Back in 1962, a young new director made a programme for the BBC on the life of Edward Elgar. His name was Ken Russell, and he was supported by Huw Wheldon, with whom he co-wrote the commentary, Ken Higgins who photographed it, and Humphrey Barclay, who produced it. And that was about it, the whole thing was made by no more than half a dozen people.
Some clever soul on the Sky Channel “Artsworld” scheduled it to be repeated the other night, and it was with some trepidation that I watched it again, 44 years later. I was 16 when I first saw it, and must have watched it then through juvenile, almost childish eyes. It has remained with me in my mind over the years, as a classic piece of Television – one which you felt really was a landmark in the medium. My viewpoint in 2006 would be from a very different point, and my worry was that, on seeing it again through 60 year old eyes, it would be a real disappointment.

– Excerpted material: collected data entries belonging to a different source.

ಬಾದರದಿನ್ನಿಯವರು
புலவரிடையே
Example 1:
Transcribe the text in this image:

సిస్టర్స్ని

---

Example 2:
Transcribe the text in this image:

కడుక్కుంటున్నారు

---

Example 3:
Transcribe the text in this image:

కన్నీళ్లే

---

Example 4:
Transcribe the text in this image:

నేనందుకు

I really needn’t have worried. I found it still a quite superb piece of work, and a real marker to the documentary makers of today, who mostly seem to have lost the simplicity, the beauty, the glorious photography, the stunning direction, the perfect pace and the eloquent, understated commentary contained in this little jewel of a programme.

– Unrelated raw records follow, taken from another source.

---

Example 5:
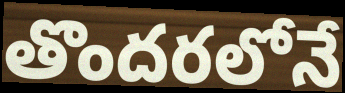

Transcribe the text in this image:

తొందరలోనే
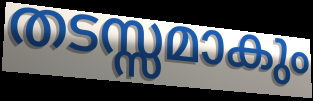
തടസ്സമാകും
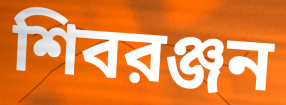
শিবরঞ্জন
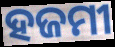
ହଜମୀ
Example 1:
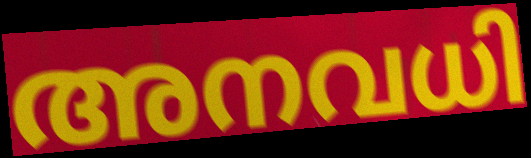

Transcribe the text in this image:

അനവധി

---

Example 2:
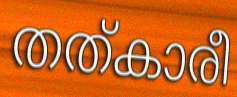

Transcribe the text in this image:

For the first time on television, Russell managed to get the BBC documentary administrators to accept the use of actors in such a programme. We saw Elgar acted out firstly as a young man, changing to a 40 year old man, just married, and finally in his old age as he gradually became almost a recluse in his beloved Worcestershire. Given the subject, the choice of a soundtrack was blindingly obvious, and Elgar’s quintessentially English music, be it the Imperial Marches, the gentle Serenade for Strings, his Second Symphony and the glorious Cello Concerto was allowed to thread its way through the story.

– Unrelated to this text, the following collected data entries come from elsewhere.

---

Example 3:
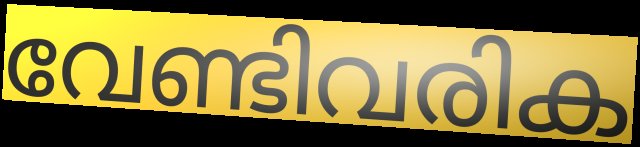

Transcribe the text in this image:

വേണ്ടിവരിക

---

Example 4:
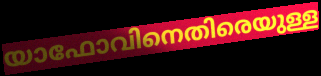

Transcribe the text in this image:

യാഫോവിനെതിരെയുള്ള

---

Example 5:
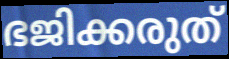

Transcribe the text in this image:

ഭജിക്കരുത്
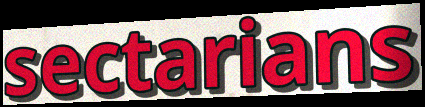
sectarians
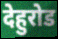
देहुरोड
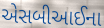
એસબીઆઈના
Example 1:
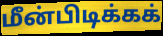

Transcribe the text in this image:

மீன்பிடிக்கக்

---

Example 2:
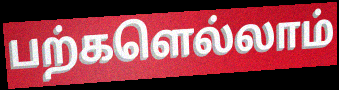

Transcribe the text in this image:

பற்களெல்லாம்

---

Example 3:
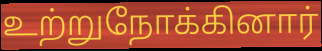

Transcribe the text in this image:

உற்றுநோக்கினார்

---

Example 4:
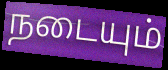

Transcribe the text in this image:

நடையும்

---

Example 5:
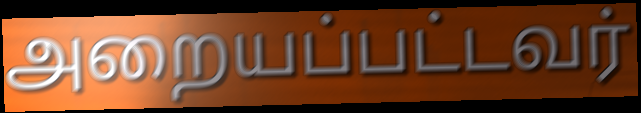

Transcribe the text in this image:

அறையப்பட்டவர்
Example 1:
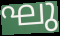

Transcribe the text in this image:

ഘു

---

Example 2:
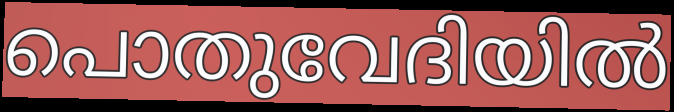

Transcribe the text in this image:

പൊതുവേദിയിൽ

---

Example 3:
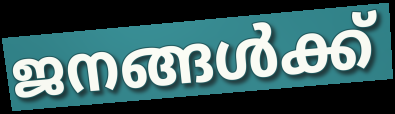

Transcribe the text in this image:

ജനങ്ങൾക്ക്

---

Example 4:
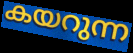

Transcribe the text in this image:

കയറുന്ന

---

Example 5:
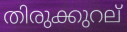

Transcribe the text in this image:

തിരുക്കുറല്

One of Russell’s images, that of young Elgar galloping on a pony along the top of the Malvern Hills to the accompaniment of the Introduction and Allegro, is simply the best fit of music and image I have ever seen. It drilled its way immediately and permanently into my mind. Every time I’ve listened to that piece since seeing this programme, the picture of a boy on a horse flowing across the top of England appears in my mind. Quite magical.
Elgar’s story of accepted greatness only started in Germany, just after the turn of the century, where he became wildly popular, well before England took him to their hearts. Russell picked up the conflict and pain in Elgar’s mind which resulted from England taking up his “Land of Hope and Glory” as a jingoistic military anthem against the Germans, who had given him so much help and approval in the previous 10 years. No wonder he grew to hate the piece.
Huw Wheldon’s commentary is a model of clarity, always informing and supportive, explaining and guiding the viewer’s understanding - but always understated.
All in all though, a real eye-opener of a programme. I enjoyed it immensely. If you get a chance to see it, take it. You will not be disappointed.